Today’s bombshell is the Rolling Stone article about Gen. Stanley McChrystal. In case you’re unable to have the web fed to you intravenously throughout the day, as I do — General McChrystal, the top commander in Afghanistan, and his aides badmouthed the Obama Administration. In print.

I’ve been trying to understand precisely what’s wrong with General McChrystal, and my impression is that he’s an asshole. This could be wrong, of course, since I never met him. Alex Pareene provides a more nuanced overview. A consensus is forming that the General feared the President wanted to end the Afghanistan campaign, and McChrystal seems to have thought the interview would stir public opinion against Obama and toward continued military operations in Afghanistan.

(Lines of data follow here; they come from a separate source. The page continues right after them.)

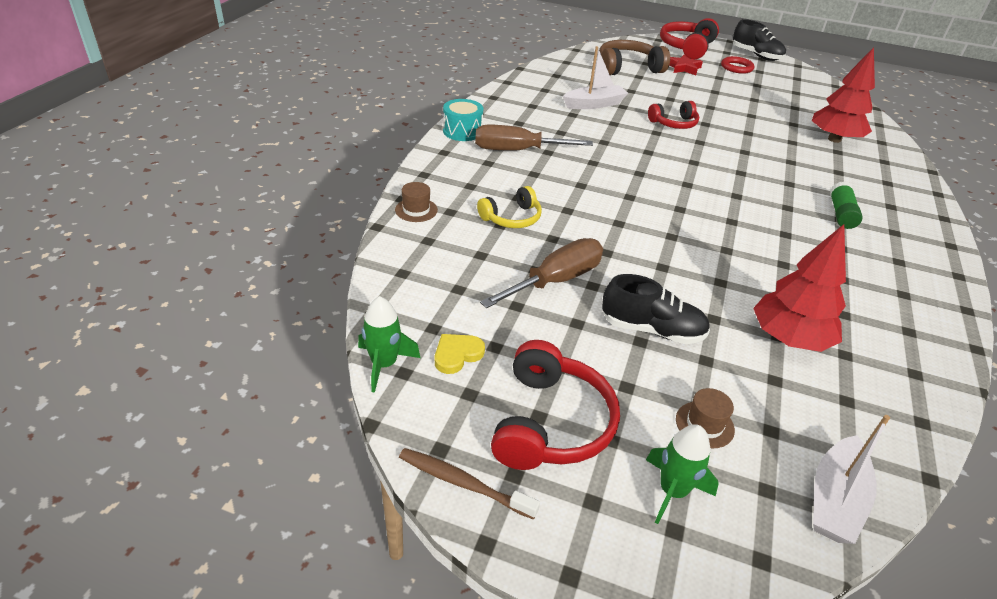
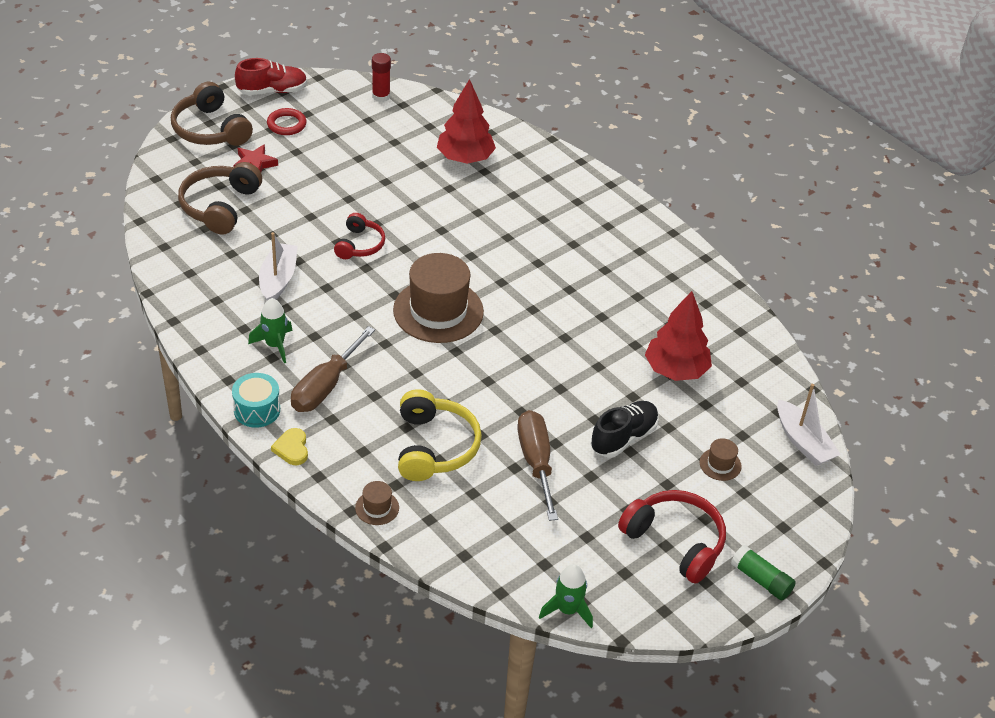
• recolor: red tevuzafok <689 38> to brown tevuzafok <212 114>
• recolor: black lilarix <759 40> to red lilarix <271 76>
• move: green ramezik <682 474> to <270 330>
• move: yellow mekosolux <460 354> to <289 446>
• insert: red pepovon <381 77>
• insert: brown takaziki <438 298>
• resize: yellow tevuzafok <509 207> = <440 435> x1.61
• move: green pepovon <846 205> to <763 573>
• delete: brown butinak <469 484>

That was a really stupid thing to think, but there it is.

As Pareene says, “the story presents a counterinsurgency expert general who got literally everything he wanted from an initially (and understandably) reluctant White House, and who is still childishly peeved that anyone in the civilian leadership ever had doubts to begin with.” See also Marc Ambinder.

The military’s subordination to civilian authority is a time-honored principle in the U.S. going back to the beginning. Generals who forget that principle tend not to be remembered well. George McClellan and Douglas MacArthur come to mind, suggesting that we need a rule about not promoting anyone with a “Mc” name above the rank of colonel. And McChrystal needs to be relieved of command asap.